**What needs to be done:** Retype exactly the stretch of lines that begins at the line containing "is an immunohistochemistry" and ends at the last line of the data, with no other lines.

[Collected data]
"""

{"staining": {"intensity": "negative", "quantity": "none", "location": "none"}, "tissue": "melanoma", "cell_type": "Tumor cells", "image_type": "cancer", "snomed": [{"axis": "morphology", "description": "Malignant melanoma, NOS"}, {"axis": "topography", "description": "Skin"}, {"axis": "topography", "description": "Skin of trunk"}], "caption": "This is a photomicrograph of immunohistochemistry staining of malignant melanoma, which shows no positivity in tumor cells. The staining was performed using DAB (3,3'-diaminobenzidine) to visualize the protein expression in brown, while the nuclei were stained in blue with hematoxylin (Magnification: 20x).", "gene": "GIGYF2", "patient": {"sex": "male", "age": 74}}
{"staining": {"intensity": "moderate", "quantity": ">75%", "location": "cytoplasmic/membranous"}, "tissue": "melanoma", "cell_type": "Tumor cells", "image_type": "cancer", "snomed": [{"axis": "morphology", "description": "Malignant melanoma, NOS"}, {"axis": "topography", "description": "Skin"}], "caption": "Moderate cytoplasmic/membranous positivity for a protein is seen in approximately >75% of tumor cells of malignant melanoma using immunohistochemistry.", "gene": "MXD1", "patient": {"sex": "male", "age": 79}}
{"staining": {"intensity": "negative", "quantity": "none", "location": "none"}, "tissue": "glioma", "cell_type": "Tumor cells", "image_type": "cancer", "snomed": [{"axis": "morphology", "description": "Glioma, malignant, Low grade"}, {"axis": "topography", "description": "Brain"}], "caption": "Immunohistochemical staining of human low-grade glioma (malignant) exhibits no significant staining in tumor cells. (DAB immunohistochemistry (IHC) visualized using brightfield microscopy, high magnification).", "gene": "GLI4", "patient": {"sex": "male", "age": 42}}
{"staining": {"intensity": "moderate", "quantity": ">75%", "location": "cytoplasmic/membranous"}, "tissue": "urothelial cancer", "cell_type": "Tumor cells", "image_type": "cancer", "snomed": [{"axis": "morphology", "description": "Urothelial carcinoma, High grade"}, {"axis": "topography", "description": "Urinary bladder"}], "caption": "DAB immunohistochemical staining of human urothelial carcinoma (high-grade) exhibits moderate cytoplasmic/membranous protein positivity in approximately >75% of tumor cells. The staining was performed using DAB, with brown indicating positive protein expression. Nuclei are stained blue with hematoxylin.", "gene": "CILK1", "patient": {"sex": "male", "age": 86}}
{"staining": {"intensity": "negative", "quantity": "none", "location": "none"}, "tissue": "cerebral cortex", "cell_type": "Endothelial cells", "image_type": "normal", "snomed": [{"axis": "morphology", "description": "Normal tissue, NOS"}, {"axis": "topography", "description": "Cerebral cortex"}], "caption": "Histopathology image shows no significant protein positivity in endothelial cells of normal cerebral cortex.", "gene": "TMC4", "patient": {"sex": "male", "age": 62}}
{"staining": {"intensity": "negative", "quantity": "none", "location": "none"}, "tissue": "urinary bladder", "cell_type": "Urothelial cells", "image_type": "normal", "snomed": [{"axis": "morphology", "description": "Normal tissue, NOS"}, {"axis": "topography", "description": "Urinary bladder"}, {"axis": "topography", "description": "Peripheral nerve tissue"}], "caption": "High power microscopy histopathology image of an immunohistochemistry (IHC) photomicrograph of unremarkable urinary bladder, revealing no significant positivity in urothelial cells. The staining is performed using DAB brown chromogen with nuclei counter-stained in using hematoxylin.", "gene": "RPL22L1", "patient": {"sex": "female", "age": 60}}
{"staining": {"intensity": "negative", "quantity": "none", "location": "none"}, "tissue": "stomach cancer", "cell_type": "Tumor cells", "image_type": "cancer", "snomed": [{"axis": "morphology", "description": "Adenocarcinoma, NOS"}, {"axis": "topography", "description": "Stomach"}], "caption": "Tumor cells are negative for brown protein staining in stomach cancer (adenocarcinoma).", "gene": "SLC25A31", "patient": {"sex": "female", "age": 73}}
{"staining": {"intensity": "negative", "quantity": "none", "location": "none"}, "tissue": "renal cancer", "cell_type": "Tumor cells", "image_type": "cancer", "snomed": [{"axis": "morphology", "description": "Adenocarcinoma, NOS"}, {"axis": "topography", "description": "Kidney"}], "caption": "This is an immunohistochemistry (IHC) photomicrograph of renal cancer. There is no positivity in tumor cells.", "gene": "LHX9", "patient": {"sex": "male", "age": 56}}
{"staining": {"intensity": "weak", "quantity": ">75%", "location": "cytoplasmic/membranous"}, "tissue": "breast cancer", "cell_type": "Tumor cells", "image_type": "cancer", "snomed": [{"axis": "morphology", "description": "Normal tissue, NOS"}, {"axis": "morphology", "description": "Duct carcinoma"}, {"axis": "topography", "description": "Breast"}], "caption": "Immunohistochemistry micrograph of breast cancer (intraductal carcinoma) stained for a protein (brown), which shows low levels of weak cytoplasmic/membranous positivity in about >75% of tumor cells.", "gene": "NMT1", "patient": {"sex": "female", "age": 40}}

"""

**Exercise result:**
{"staining": {"intensity": "negative", "quantity": "none", "location": "none"}, "tissue": "renal cancer", "cell_type": "Tumor cells", "image_type": "cancer", "snomed": [{"axis": "morphology", "description": "Adenocarcinoma, NOS"}, {"axis": "topography", "description": "Kidney"}], "caption": "This is an immunohistochemistry (IHC) photomicrograph of renal cancer. There is no positivity in tumor cells.", "gene": "LHX9", "patient": {"sex": "male", "age": 56}}
{"staining": {"intensity": "weak", "quantity": ">75%", "location": "cytoplasmic/membranous"}, "tissue": "breast cancer", "cell_type": "Tumor cells", "image_type": "cancer", "snomed": [{"axis": "morphology", "description": "Normal tissue, NOS"}, {"axis": "morphology", "description": "Duct carcinoma"}, {"axis": "topography", "description": "Breast"}], "caption": "Immunohistochemistry micrograph of breast cancer (intraductal carcinoma) stained for a protein (brown), which shows low levels of weak cytoplasmic/membranous positivity in about >75% of tumor cells.", "gene": "NMT1", "patient": {"sex": "female", "age": 40}}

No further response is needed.